EXERCISE REQUIREMENTS:
The answer is the first line of the listing and every line after it through the one containing "إطلاق نار ملحمية على الإنترنت.", exact, with pictures removed.

DATA FOR REVIEW:
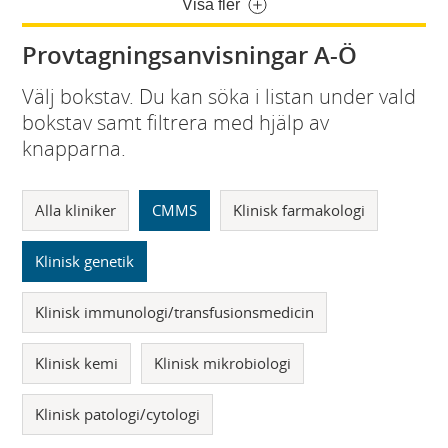
Visa fler
Provtagningsanvisningar A-Ö
Välj bokstav. Du kan söka i listan under vald
bokstav samt filtrera med hjälp av
knapparna.
Alla kliniker
CMMS
Klinisk farmakologi
Klinisk genetik
Klinisk immunologi/transfusionsmedicin
Klinisk kemi
Klinisk mikrobiologi
Klinisk patologi/cytologi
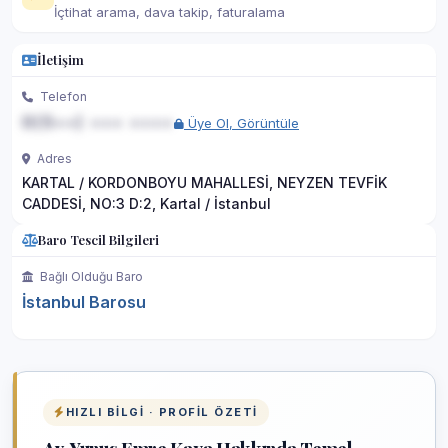
İçtihat arama, dava takip, faturalama
İletişim
Telefon
0(5••) ••• ••••
Üye Ol, Görüntüle
Adres
KARTAL / KORDONBOYU MAHALLESİ, NEYZEN TEVFİK
CADDESİ, NO:3 D:2, Kartal / İstanbul
Baro Tescil Bilgileri
Bağlı Olduğu Baro
İstanbul Barosu
HIZLI BILGI · PROFIL ÖZETI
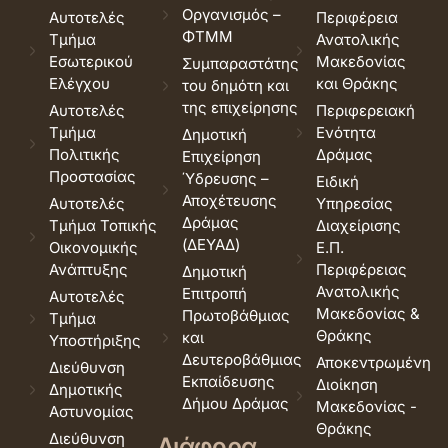
Οργανισμός –
Αυτοτελές
Περιφέρεια
ΦΤΜΜ
Τμήμα
Ανατολικής
Εσωτερικού
Μακεδονίας
Συμπαραστάτης
Ελέγχου
και Θράκης
του δημότη και
της επιχείρησης
Αυτοτελές
Περιφερειακή
Τμήμα
Ενότητα
Δημοτική
Πολιτικής
Δράμας
Επιχείρηση
Προστασίας
Ύδρευσης –
Ειδική
Αποχέτευσης
Αυτοτελές
Υπηρεσίας
Δράμας
Τμήμα Τοπικής
Διαχείρισης
(ΔΕΥΑΔ)
Οικονομικής
Ε.Π.
Ανάπτυξης
Περιφέρειας
Δημοτική
Ανατολικής
Επιτροπή
Αυτοτελές
Μακεδονίας &
Πρωτοβάθμιας
Τμήμα
Θράκης
και
Υποστήριξης
Δευτεροβάθμιας
Αποκεντρωμένη
Διεύθυνση
Εκπαίδευσης
Διοίκηση
Δημοτικής
Δήμου Δράμας
Μακεδονίας -
Αστυνομίας
Θράκης
Διεύθυνση
Διάφορα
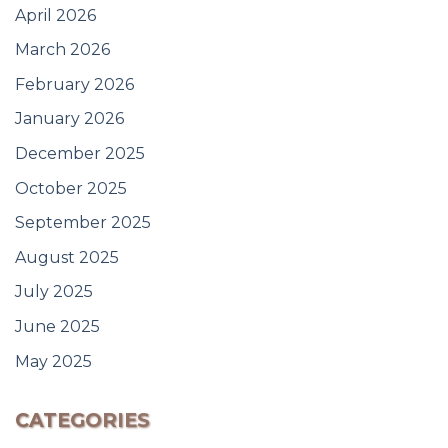
April 2026
March 2026
February 2026
January 2026
December 2025
October 2025
September 2025
August 2025
July 2025
June 2025
May 2025
CATEGORIES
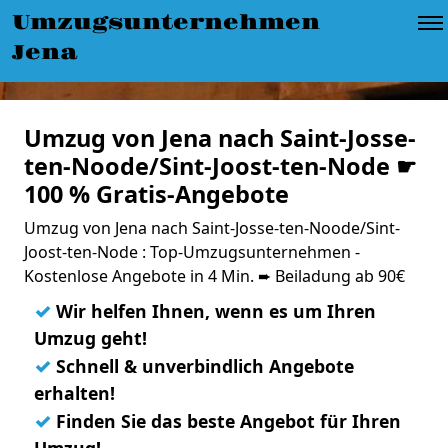
Umzugsunternehmen
Jena
Umzug von Jena nach Saint-Josse-
ten-Noode/Sint-Joost-ten-Node ☛
100 % Gratis-Angebote
Umzug von Jena nach Saint-Josse-ten-Noode/Sint-
Joost-ten-Node : Top-Umzugsunternehmen -
Kostenlose Angebote in 4 Min. ➨ Beiladung ab 90€
✓
Wir helfen Ihnen, wenn es um Ihren
Umzug geht!
✓
Schnell & unverbindlich Angebote
erhalten!
✓
Finden Sie das beste Angebot für Ihren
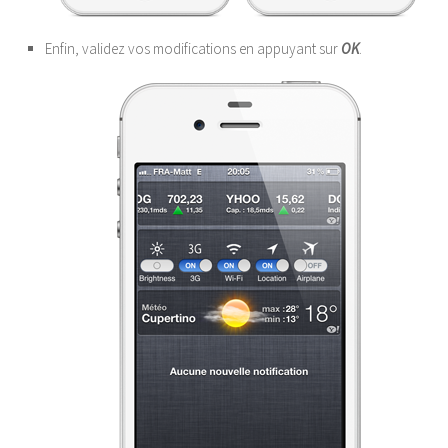
Enfin, validez vos modifications en appuyant sur
OK
.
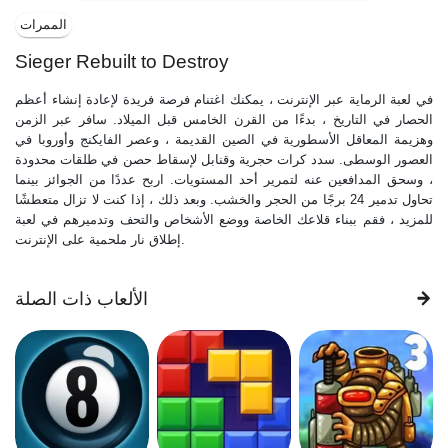
الممرات
Sieger Rebuilt to Destroy
في لعبة الرماية عبر الإنترنت ، يمكنك اغتنام فرصة فريدة لإعادة إنشاء أعظم
الحصار في التاريخ ، بدءًا من القرن الخامس قبل الميلاد. سافر عبر الزمن
وهزيمة المعاقل الأسطورية في الصين القديمة ، وعصر الفايكنج وأوروبا في
العصور الوسطى. سدد كرات حجرية وقنابل لإسقاط حصن في طلقات محدودة
، وسحق المدافعين عنه لتمرير أحد المستويات. اربح عددًا من الجوائز بينما
تحاول تدمير 24 برجًا من الحجر والخشب. وبعد ذلك ، إذا كنت لا تزال متعطشًا
للمزيد ، فقم ببناء قلاعك الخاصة ووضع الأشخاص والتحف وتدميرهم في لعبة
إطلاق نار ملحمية على الإنترنت.
الألعاب ذات الصلة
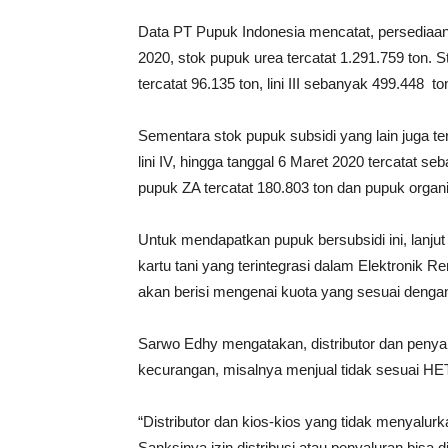
Data PT Pupuk Indonesia mencatat, persediaan 
2020, stok pupuk urea tercatat 1.291.759 ton. St
tercatat 96.135 ton, lini III sebanyak 499.448 t
Sementara stok pupuk subsidi yang lain juga te
lini IV, hingga tanggal 6 Maret 2020 tercatat 
pupuk ZA tercatat 180.803 ton dan pupuk organik
Untuk mendapatkan pupuk bersubsidi ini, lanjut
kartu tani yang terintegrasi dalam Elektronik 
akan berisi mengenai kuota yang sesuai dengan
Sarwo Edhy mengatakan, distributor dan penya
kecurangan, misalnya menjual tidak sesuai HET,
“Distributor dan kios-kios yang tidak menyalurk
Sanksinya izin distribusi atau penyaluran bisa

EXERCISE ANSWER:
Visa fler
Provtagningsanvisningar A-Ö
Välj bokstav. Du kan söka i listan under vald
bokstav samt filtrera med hjälp av
knapparna.
Alla kliniker
CMMS
Klinisk farmakologi
Klinisk genetik
Klinisk immunologi/transfusionsmedicin
Klinisk kemi
Klinisk mikrobiologi
Klinisk patologi/cytologi
İçtihat arama, dava takip, faturalama
İletişim
Telefon
0(5••) ••• ••••
Üye Ol, Görüntüle
Adres
KARTAL / KORDONBOYU MAHALLESİ, NEYZEN TEVFİK
CADDESİ, NO:3 D:2, Kartal / İstanbul
Baro Tescil Bilgileri
Bağlı Olduğu Baro
İstanbul Barosu
HIZLI BILGI · PROFIL ÖZETI
Οργανισμός –
Αυτοτελές
Περιφέρεια
ΦΤΜΜ
Τμήμα
Ανατολικής
Εσωτερικού
Μακεδονίας
Συμπαραστάτης
Ελέγχου
και Θράκης
του δημότη και
της επιχείρησης
Αυτοτελές
Περιφερειακή
Τμήμα
Ενότητα
Δημοτική
Πολιτικής
Δράμας
Επιχείρηση
Προστασίας
Ύδρευσης –
Ειδική
Αποχέτευσης
Αυτοτελές
Υπηρεσίας
Δράμας
Τμήμα Τοπικής
Διαχείρισης
(ΔΕΥΑΔ)
Οικονομικής
Ε.Π.
Ανάπτυξης
Περιφέρειας
Δημοτική
Ανατολικής
Επιτροπή
Αυτοτελές
Μακεδονίας &
Πρωτοβάθμιας
Τμήμα
Θράκης
και
Υποστήριξης
Δευτεροβάθμιας
Αποκεντρωμένη
Διεύθυνση
Εκπαίδευσης
Διοίκηση
Δημοτικής
Δήμου Δράμας
Μακεδονίας -
Αστυνομίας
Θράκης
Διεύθυνση
Διάφορα
April 2026
March 2026
February 2026
January 2026
December 2025
October 2025
September 2025
August 2025
July 2025
June 2025
May 2025
CATEGORIES
Umzugsunternehmen
Jena
Umzug von Jena nach Saint-Josse-
ten-Noode/Sint-Joost-ten-Node ☛
100 % Gratis-Angebote
Umzug von Jena nach Saint-Josse-ten-Noode/Sint-
Joost-ten-Node : Top-Umzugsunternehmen -
Kostenlose Angebote in 4 Min. ➨ Beiladung ab 90€
✓
Wir helfen Ihnen, wenn es um Ihren
Umzug geht!
✓
Schnell & unverbindlich Angebote
erhalten!
✓
Finden Sie das beste Angebot für Ihren
Enfin, validez vos modifications en appuyant sur
OK
.
الممرات
Sieger Rebuilt to Destroy
في لعبة الرماية عبر الإنترنت ، يمكنك اغتنام فرصة فريدة لإعادة إنشاء أعظم
الحصار في التاريخ ، بدءًا من القرن الخامس قبل الميلاد. سافر عبر الزمن
وهزيمة المعاقل الأسطورية في الصين القديمة ، وعصر الفايكنج وأوروبا في
العصور الوسطى. سدد كرات حجرية وقنابل لإسقاط حصن في طلقات محدودة
، وسحق المدافعين عنه لتمرير أحد المستويات. اربح عددًا من الجوائز بينما
تحاول تدمير 24 برجًا من الحجر والخشب. وبعد ذلك ، إذا كنت لا تزال متعطشًا
للمزيد ، فقم ببناء قلاعك الخاصة ووضع الأشخاص والتحف وتدميرهم في لعبة
إطلاق نار ملحمية على الإنترنت.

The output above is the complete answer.